Ironiquement, les visiteurs français et asiatiques (entre autres) ne sont pas les seuls à expérimenter de nouvelles langues. Les espagnols semblent aussi en difficulté ! En effet, la langue catalane est la première utilisée dans ce musée, aux côtés de l’espagnol et de l’anglais. Parfois, les petits cartels explicatifs ne sont écrits qu’en catalan, au grand dam des visiteurs espagnols. J’ai eu involontairement l’occasion d’entendre un couple proche de moi, dont la femme demandait à son époux « ¿Por qué solo hay catalán? » et ce dernier de lui répondre que ce n’était pas normal. Ce petit échange peut faire sourire mais rappelle bien évidemment que les relations entre la Catalogne et Madrid n’ont jamais été aussi tendues que ces derniers années.

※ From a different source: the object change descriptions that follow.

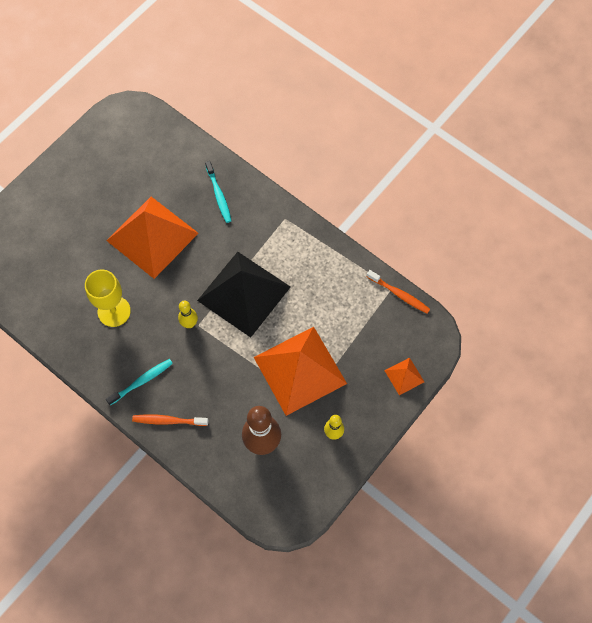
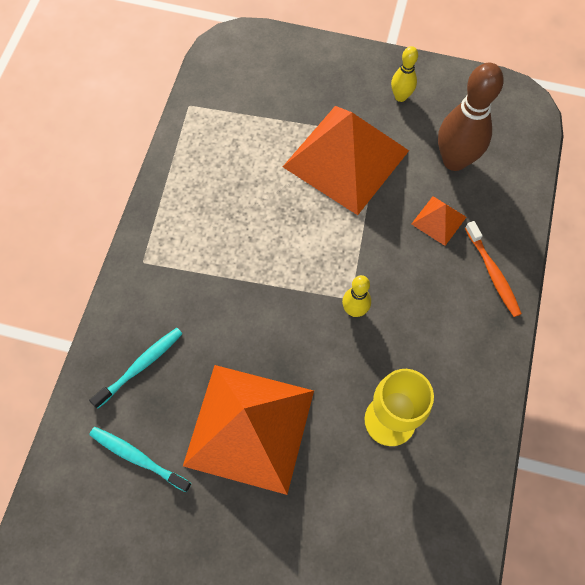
camera: 115 degrees left, 0 degrees up
turquoise toothbrush [106,359,173,405] -> turquoise toothbrush moved to [89,427,192,492]
black pyramid [197,252,290,337] -> none
orange toothbrush [367,270,430,313] -> none
orange pyramid [384,358,424,395] -> orange pyramid moved to [412,196,466,246]

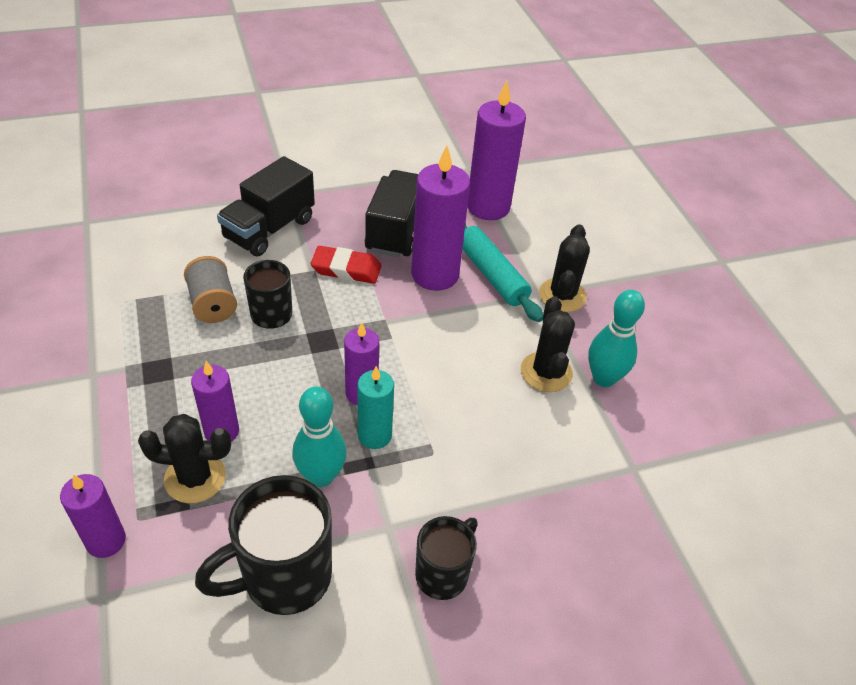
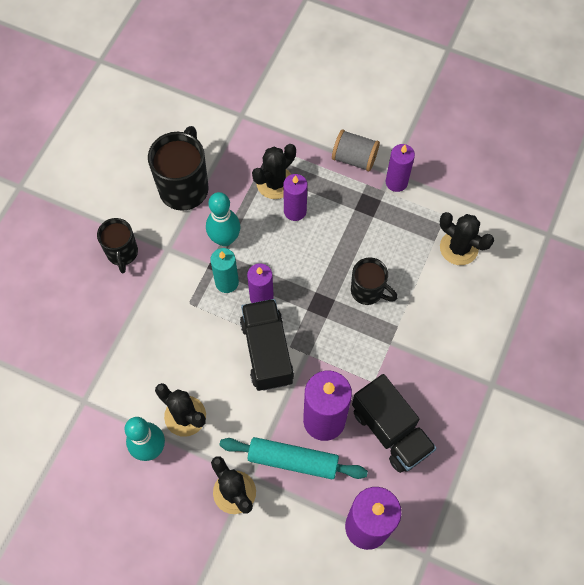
camera: 135 degrees right, 20 degrees up
purple candle [60,474,126,558] -> purple candle moved to [386,144,415,192]
grey spool [184,256,237,323] -> grey spool moved to [332,129,380,172]
black truck [217,156,315,256] -> black truck moved to [240,299,294,391]
red eraser [311,246,382,284] -> none
none -> black cactus [440,212,494,265]

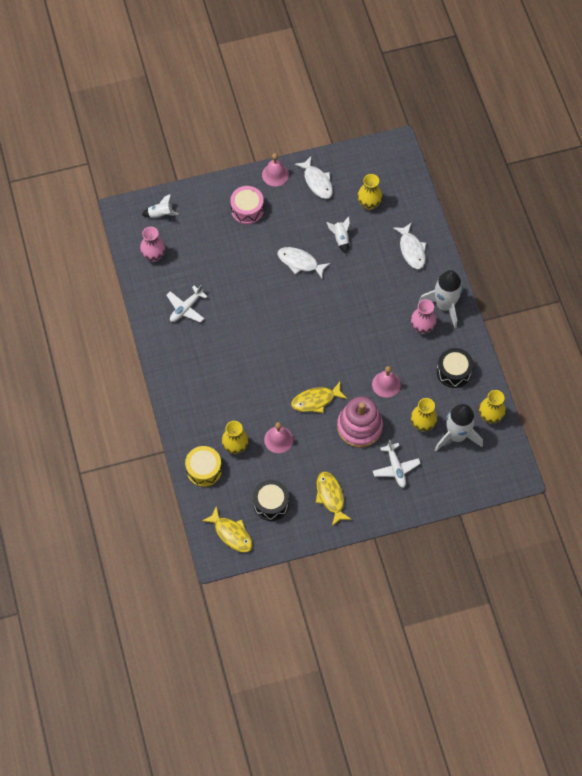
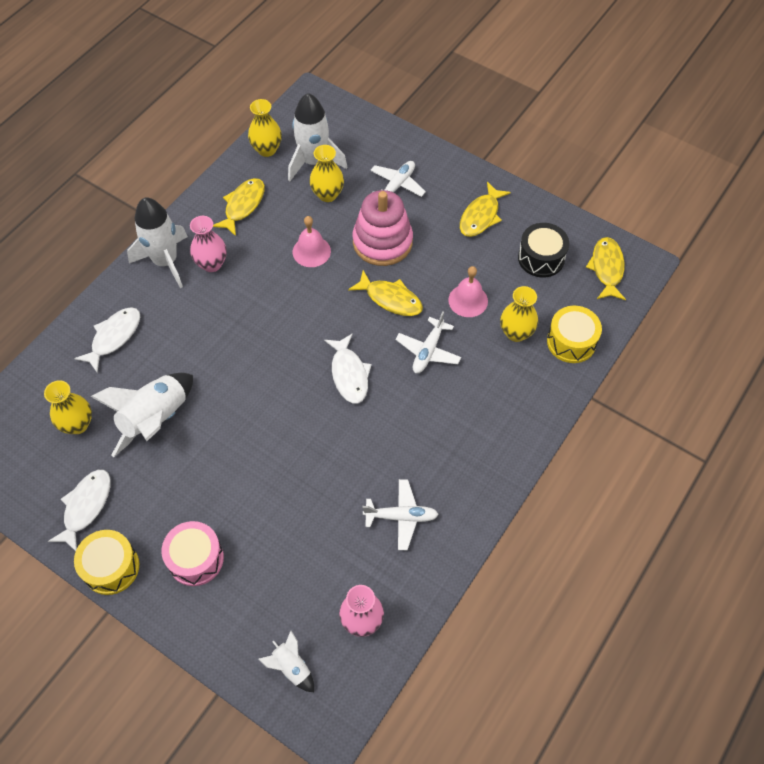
camera: 130 degrees left, 5 degrees down
pink bell [262,153,289,186] -> yellow drum [74,530,139,595]
white fish [277,247,331,279] -> white fish moved to [324,333,372,404]
white rocket [326,217,350,254] -> white rocket [90,373,193,457], size x1.97
black drum [437,348,473,388] -> yellow fish [213,178,265,236]
none -> white plane [396,312,461,373]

Physiquement parlant, un musée est parfois fatigant lorsqu’il nous oblige à garder la position debout constamment. C’est pourquoi beaucoup de musées permettent aux visiteurs de s’asseoir par la présence de bancs dans les salles. Le visiteur peut ainsi contempler les œuvres assis sans avoir à se déplacer. Au sein du MNAC, certaines salles comportent ce type de sièges et c’est une chose très bien venue. On aimerait d’ailleurs qu’il y en ait plus car certaines salles n’en possèdent pas.

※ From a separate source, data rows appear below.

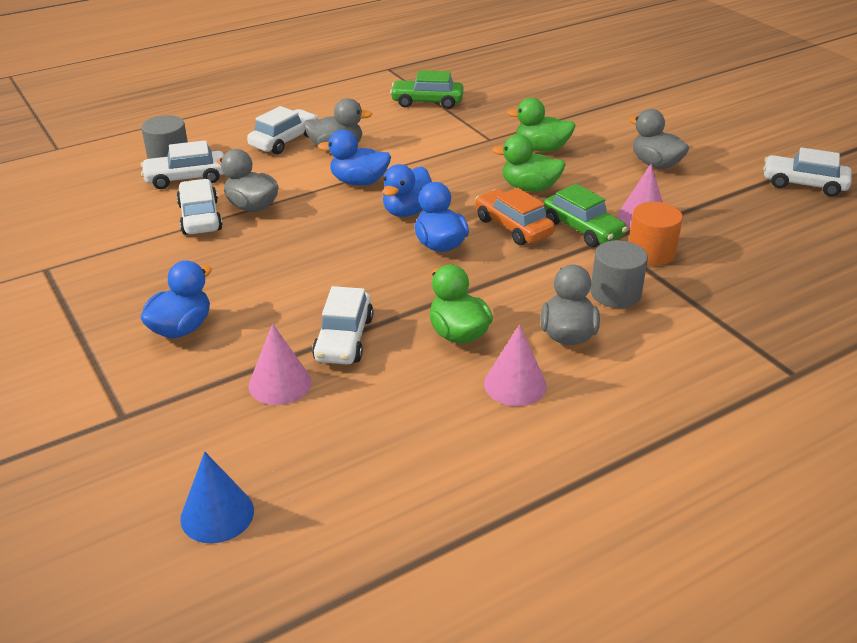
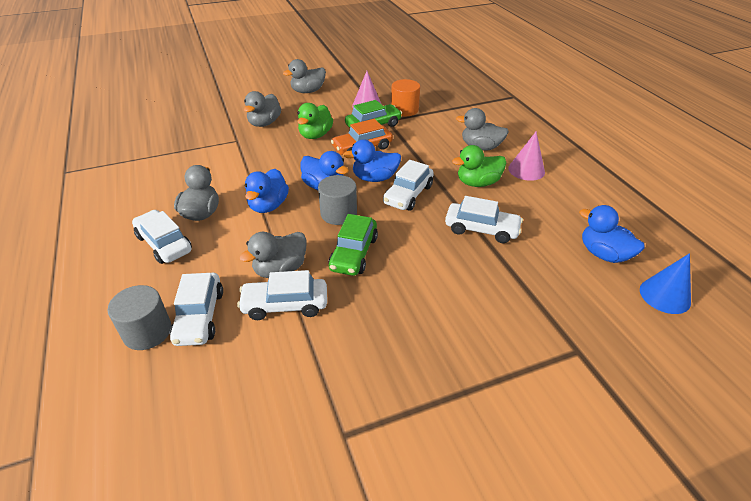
camera: 80 degrees left, 5 degrees up
blue duck [140,261,212,338] -> blue duck moved to [579,205,645,263]
pink cone [248,323,311,405] -> none
green car [390,70,464,109] -> green car moved to [328,214,378,276]
green duck [507,98,576,152] -> grey duck [244,91,281,127]
grey cylinder [591,240,648,308] -> grey cylinder moved to [318,175,357,225]
white car [763,147,852,196] -> white car moved to [383,160,434,211]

Une salle sans banc, situé en milieu de visite

Enfin, certains cartels sont idéalement situés pour la lecture (à hauteur des yeux du visiteur qui n’a pas à se baisser et donc à se fatiguer) mais certains ne le sont pas (trop bas et écrit trop petits).

Et bien voilà, c’est le moment de distribuer les points ! On a aimé :

  • La très bonne reproduction des églises romanes pour mieux valoriser les peintures
  • La qualité des œuvres exposées et la bonne conservation de ces dernières
  • La qualité de l’audioguide, quasiment indispensable pour ce musée
  • L’organisation de multiples ateliers pour enfants et adultes tout au long de l’année
  • La présence d’un café pour moderniser le musée et en faire un lieu de détente

On n’a moins aimé :

  • L’irrégularité des langues des textes explicatifs
  • Le manque d’outils numériques (hors audioguide) qui permettent aux visiteurs d’établir un contact avec les œuvres
  • La scénographie un peu trop classique d’une partie des expositions

Le MNAC reste donc un très bon musée, intéressant par la richesse de ses collections et ses thématiques diversifiées, de l’art religieux médiéval à l’art mobilier contemporain de Gaudi (le célèbre architecte catalan, concepteur entre autres de la Sagrada Familia). Si vous visitez un jour la ville de Barcelone, ce musée est à ajouter sur votre Todo list !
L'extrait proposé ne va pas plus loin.